Work required: Restate, word for word, the lines from the opening line of the data through the line containing "2 Sockets in /var/run/screen/S-abc.", both included, and nothing else.

The input:

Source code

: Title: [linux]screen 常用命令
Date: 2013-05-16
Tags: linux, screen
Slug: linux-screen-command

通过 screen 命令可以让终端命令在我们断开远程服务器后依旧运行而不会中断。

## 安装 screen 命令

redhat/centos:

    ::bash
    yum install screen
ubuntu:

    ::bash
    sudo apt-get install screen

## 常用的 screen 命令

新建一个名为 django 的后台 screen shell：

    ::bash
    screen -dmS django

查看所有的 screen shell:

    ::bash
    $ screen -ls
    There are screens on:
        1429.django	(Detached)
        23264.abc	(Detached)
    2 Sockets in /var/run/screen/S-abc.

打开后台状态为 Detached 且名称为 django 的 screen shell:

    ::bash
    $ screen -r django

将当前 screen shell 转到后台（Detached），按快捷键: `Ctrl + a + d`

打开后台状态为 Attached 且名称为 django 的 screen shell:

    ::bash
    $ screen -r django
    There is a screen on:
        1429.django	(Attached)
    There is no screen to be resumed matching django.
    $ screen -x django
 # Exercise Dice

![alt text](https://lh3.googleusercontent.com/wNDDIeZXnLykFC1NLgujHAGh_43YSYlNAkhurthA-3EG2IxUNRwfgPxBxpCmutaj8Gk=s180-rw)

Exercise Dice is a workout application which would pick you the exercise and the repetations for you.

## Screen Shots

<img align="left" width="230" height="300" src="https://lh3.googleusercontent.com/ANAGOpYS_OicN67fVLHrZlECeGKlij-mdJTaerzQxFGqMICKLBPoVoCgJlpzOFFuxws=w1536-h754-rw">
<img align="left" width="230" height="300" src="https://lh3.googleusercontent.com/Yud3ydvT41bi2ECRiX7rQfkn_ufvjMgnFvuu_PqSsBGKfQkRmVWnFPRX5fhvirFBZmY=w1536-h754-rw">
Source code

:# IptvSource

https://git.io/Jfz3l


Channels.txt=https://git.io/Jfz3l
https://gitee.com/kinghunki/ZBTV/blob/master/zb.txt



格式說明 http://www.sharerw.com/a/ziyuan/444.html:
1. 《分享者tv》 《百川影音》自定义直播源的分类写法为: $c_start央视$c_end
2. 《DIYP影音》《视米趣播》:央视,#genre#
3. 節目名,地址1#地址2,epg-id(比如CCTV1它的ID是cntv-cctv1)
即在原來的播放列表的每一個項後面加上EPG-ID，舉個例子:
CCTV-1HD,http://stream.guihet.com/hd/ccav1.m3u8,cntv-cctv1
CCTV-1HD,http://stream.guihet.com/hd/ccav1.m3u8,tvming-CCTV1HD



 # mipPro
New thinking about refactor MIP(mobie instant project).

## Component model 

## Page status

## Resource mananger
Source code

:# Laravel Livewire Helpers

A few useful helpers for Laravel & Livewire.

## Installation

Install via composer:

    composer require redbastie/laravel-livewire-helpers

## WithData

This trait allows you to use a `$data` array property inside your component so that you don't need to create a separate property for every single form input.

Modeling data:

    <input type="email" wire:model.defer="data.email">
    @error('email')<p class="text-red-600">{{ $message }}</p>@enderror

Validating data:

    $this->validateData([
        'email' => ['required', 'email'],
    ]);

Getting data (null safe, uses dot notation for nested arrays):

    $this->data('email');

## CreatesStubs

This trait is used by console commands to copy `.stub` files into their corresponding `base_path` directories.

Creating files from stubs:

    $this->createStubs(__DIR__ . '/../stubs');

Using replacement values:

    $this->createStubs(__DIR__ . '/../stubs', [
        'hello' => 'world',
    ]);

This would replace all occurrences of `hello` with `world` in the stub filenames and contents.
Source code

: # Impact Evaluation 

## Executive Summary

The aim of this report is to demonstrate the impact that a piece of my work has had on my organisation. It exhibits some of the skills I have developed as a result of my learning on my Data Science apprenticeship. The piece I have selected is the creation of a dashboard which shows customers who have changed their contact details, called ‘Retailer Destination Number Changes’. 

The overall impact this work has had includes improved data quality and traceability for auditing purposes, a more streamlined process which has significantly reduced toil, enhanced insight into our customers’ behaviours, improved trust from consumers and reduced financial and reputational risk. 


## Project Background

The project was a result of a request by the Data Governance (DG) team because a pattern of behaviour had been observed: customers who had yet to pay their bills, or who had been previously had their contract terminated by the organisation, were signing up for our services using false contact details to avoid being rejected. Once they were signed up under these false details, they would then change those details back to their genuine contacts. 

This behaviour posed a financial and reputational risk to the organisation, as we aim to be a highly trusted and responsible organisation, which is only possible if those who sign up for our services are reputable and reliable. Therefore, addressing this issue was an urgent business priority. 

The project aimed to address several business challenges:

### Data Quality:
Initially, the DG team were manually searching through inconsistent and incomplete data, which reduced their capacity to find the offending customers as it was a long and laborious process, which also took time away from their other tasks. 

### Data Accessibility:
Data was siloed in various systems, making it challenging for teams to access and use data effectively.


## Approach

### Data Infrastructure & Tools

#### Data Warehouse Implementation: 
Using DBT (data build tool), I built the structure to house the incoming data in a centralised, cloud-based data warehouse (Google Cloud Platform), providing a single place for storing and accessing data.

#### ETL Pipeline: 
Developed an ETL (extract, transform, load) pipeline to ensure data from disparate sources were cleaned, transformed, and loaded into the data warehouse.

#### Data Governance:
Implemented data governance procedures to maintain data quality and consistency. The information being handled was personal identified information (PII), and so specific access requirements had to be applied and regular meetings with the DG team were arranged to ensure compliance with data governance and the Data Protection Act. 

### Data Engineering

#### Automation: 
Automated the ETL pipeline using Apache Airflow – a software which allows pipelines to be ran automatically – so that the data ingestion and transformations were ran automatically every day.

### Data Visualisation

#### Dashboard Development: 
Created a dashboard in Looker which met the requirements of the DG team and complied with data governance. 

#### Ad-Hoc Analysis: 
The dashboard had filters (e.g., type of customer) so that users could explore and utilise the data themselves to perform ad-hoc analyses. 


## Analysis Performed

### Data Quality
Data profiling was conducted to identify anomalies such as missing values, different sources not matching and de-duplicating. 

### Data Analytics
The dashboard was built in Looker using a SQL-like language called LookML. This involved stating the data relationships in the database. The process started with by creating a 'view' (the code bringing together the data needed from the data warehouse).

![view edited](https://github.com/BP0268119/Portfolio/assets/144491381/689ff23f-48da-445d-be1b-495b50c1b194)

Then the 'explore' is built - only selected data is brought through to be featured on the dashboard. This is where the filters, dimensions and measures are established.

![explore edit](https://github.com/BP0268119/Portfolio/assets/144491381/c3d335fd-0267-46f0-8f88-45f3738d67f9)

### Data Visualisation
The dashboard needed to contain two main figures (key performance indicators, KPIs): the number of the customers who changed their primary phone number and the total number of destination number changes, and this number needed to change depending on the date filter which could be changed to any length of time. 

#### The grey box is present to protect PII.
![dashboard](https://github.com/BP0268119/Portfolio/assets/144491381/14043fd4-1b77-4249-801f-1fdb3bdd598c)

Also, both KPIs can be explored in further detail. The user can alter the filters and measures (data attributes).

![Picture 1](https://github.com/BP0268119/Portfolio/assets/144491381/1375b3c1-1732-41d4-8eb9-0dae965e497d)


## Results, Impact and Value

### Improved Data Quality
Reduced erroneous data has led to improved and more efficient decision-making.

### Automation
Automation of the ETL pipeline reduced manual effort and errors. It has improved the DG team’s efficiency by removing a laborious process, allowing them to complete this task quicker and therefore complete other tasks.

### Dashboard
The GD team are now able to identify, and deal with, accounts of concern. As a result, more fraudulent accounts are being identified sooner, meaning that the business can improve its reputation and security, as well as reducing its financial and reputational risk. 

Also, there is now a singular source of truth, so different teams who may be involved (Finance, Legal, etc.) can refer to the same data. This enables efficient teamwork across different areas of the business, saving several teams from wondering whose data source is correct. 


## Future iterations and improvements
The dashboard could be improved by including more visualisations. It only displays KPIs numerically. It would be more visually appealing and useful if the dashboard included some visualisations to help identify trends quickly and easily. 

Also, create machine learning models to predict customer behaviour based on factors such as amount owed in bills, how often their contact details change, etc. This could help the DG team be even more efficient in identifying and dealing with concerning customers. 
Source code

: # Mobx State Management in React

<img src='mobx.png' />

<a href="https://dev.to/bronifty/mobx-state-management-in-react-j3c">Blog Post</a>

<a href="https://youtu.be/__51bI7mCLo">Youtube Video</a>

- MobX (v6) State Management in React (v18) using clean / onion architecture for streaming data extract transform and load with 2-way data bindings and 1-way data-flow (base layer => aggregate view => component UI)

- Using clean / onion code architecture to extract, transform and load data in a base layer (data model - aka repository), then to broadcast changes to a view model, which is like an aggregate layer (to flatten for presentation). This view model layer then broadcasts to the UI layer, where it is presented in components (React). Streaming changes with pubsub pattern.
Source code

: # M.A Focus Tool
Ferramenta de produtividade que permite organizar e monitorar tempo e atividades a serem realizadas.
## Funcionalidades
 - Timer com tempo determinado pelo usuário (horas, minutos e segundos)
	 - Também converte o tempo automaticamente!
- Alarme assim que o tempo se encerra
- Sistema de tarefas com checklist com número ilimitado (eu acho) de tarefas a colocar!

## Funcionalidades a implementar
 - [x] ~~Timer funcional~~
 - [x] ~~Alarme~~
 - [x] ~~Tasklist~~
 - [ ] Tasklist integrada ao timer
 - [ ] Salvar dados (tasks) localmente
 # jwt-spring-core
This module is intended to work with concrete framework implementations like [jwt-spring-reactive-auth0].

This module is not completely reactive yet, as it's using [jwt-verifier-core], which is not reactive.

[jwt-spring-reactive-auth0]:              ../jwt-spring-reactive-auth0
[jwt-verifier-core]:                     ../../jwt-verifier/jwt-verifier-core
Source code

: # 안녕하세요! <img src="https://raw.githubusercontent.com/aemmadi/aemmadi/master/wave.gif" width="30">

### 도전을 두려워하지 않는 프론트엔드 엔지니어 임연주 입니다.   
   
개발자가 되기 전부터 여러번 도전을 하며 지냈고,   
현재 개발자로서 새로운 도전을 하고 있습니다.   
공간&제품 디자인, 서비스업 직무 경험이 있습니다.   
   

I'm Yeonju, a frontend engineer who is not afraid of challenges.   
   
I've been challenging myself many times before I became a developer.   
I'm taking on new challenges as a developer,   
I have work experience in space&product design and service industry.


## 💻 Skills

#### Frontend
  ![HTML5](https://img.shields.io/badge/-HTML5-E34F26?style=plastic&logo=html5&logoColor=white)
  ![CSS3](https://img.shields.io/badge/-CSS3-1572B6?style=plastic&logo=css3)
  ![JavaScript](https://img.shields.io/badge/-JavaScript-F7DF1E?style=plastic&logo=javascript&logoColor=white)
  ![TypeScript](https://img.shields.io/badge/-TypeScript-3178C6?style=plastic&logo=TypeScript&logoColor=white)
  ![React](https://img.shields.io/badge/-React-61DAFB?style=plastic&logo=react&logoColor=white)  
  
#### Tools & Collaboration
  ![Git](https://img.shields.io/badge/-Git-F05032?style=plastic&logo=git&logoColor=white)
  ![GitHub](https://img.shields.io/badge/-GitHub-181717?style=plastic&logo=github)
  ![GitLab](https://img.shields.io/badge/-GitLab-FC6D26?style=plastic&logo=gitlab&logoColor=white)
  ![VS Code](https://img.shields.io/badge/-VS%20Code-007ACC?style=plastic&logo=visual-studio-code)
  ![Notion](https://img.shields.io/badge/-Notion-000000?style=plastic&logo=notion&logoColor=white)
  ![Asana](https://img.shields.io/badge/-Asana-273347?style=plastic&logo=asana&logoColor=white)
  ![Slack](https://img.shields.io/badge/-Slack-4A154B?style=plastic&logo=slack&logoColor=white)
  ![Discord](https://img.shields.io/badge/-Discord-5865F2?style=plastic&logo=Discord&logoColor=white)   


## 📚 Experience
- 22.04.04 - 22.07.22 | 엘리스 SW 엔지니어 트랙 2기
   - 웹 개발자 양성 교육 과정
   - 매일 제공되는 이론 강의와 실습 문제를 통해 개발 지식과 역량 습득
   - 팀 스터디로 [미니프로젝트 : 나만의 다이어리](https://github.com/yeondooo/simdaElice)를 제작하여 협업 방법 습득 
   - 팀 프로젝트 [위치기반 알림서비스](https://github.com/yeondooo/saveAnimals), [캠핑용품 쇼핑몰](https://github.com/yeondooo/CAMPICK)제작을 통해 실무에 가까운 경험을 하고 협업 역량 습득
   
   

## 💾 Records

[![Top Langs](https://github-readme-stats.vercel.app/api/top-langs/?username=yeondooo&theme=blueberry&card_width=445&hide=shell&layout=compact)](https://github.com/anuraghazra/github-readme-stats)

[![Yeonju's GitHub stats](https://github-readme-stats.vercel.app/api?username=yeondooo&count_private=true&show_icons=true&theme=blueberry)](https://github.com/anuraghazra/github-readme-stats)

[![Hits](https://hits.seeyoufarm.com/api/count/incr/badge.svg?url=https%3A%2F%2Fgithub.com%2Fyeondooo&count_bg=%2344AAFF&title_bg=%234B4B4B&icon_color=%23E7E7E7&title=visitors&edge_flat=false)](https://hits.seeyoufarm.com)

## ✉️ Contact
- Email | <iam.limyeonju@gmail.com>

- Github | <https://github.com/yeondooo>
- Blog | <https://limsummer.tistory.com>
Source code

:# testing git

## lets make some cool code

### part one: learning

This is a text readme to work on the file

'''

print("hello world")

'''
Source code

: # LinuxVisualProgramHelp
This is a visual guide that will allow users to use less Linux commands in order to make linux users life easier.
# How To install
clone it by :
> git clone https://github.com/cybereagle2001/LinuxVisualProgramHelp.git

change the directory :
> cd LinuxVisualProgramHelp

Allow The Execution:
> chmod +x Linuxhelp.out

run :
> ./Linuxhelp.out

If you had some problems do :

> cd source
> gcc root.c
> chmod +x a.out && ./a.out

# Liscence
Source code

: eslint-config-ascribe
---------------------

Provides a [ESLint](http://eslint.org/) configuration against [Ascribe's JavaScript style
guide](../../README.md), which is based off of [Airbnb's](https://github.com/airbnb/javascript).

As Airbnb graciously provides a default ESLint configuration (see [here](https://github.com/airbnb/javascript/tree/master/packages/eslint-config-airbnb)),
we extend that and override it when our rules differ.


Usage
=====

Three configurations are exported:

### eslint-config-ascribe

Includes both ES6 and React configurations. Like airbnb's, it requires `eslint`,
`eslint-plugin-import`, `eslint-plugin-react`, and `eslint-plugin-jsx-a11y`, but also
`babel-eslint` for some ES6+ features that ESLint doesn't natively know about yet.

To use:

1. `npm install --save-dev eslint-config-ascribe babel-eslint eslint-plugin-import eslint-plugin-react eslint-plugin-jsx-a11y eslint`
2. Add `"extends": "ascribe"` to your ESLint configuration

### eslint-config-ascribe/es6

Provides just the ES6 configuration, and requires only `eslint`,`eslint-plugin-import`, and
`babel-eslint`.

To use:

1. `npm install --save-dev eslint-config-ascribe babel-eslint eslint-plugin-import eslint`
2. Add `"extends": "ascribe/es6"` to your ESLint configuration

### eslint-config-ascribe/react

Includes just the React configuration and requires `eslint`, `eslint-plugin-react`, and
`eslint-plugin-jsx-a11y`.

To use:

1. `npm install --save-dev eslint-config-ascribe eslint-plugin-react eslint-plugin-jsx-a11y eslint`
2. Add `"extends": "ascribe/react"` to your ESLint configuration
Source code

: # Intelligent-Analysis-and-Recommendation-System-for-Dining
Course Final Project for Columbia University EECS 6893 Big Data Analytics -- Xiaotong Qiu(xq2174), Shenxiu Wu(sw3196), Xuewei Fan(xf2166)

Reply to the exercise:
Source code

: Title: [linux]screen 常用命令
Date: 2013-05-16
Tags: linux, screen
Slug: linux-screen-command

通过 screen 命令可以让终端命令在我们断开远程服务器后依旧运行而不会中断。

## 安装 screen 命令

redhat/centos:

    ::bash
    yum install screen
ubuntu:

    ::bash
    sudo apt-get install screen

## 常用的 screen 命令

新建一个名为 django 的后台 screen shell：

    ::bash
    screen -dmS django

查看所有的 screen shell:

    ::bash
    $ screen -ls
    There are screens on:
        1429.django	(Detached)
        23264.abc	(Detached)
    2 Sockets in /var/run/screen/S-abc.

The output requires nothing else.